§ **DIRECTIONS**:
Copy the items below word for word, starting at the line that contains "Segment inferior vena" and continuing through the end of the items, and leave the pictures out.

§ **RECORDS SUPPLIED**:
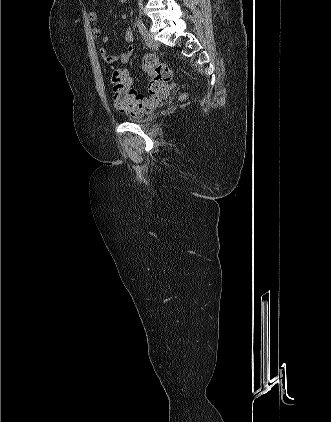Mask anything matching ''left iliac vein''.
<instances>
[{
	"label": "left iliac vein",
	"mask_w": 331,
	"mask_h": 422,
	"mask_svg": "<svg viewBox=\"0 0 331 422\" xmlns=\"http://www.w3.org/2000/svg\"><path fill=\"white\" fill-rule=\"evenodd\" d=\"M145 44L152 49L158 48V42L153 38L150 32L146 31L143 35Z\"/></svg>",
	"instance_id": "4c4485c4"
}]
</instances>
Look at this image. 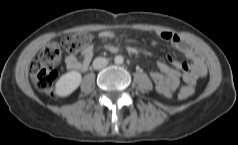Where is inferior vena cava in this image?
Here are the masks:
<instances>
[{"mask_svg": "<svg viewBox=\"0 0 238 145\" xmlns=\"http://www.w3.org/2000/svg\"><path fill=\"white\" fill-rule=\"evenodd\" d=\"M108 64V60L104 57H97L93 61V68L96 70H100L106 67Z\"/></svg>", "mask_w": 238, "mask_h": 145, "instance_id": "1", "label": "inferior vena cava"}]
</instances>
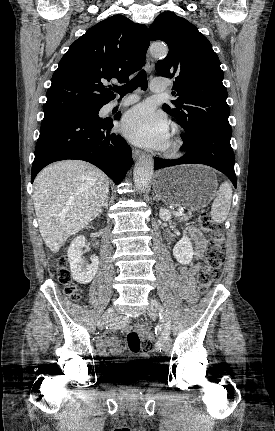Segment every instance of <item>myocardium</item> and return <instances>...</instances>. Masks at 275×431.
<instances>
[{"instance_id":"f54148a6","label":"myocardium","mask_w":275,"mask_h":431,"mask_svg":"<svg viewBox=\"0 0 275 431\" xmlns=\"http://www.w3.org/2000/svg\"><path fill=\"white\" fill-rule=\"evenodd\" d=\"M184 141L182 132L178 125L171 126V133L167 145L164 147L163 152L167 158H176L180 155L183 148Z\"/></svg>"}]
</instances>
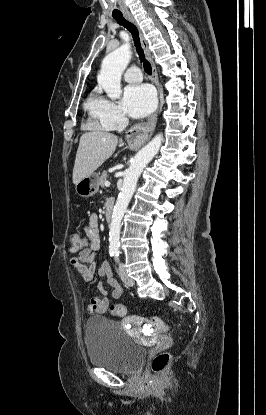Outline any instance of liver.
Here are the masks:
<instances>
[{"mask_svg": "<svg viewBox=\"0 0 266 415\" xmlns=\"http://www.w3.org/2000/svg\"><path fill=\"white\" fill-rule=\"evenodd\" d=\"M118 138L105 131H90L80 137L73 168V183L91 175L115 151Z\"/></svg>", "mask_w": 266, "mask_h": 415, "instance_id": "liver-1", "label": "liver"}]
</instances>
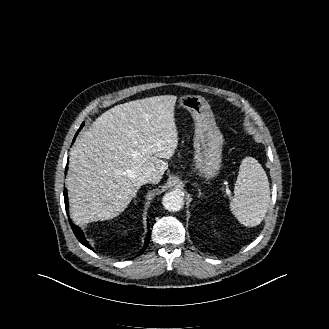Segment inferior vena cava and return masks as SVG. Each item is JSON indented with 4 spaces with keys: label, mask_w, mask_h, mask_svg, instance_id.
<instances>
[{
    "label": "inferior vena cava",
    "mask_w": 329,
    "mask_h": 329,
    "mask_svg": "<svg viewBox=\"0 0 329 329\" xmlns=\"http://www.w3.org/2000/svg\"><path fill=\"white\" fill-rule=\"evenodd\" d=\"M139 181L141 182V184L153 183L154 181H156V177L151 171H145L139 177Z\"/></svg>",
    "instance_id": "inferior-vena-cava-1"
}]
</instances>
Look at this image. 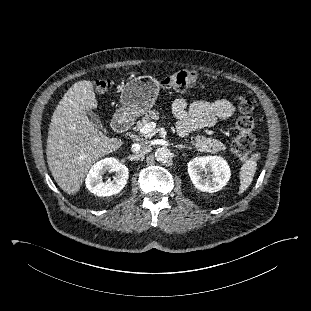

§ **FULL SOLUTION**:
Segment inferior vena cava and return masks as SVG. Each item is JSON indented with 4 spaces with keys: label, mask_w, mask_h, mask_svg, instance_id.
<instances>
[{
    "label": "inferior vena cava",
    "mask_w": 329,
    "mask_h": 329,
    "mask_svg": "<svg viewBox=\"0 0 329 329\" xmlns=\"http://www.w3.org/2000/svg\"><path fill=\"white\" fill-rule=\"evenodd\" d=\"M139 181L141 182V184L153 183L154 181H156V177L151 171H145L139 177Z\"/></svg>",
    "instance_id": "inferior-vena-cava-1"
}]
</instances>
Look at this image. 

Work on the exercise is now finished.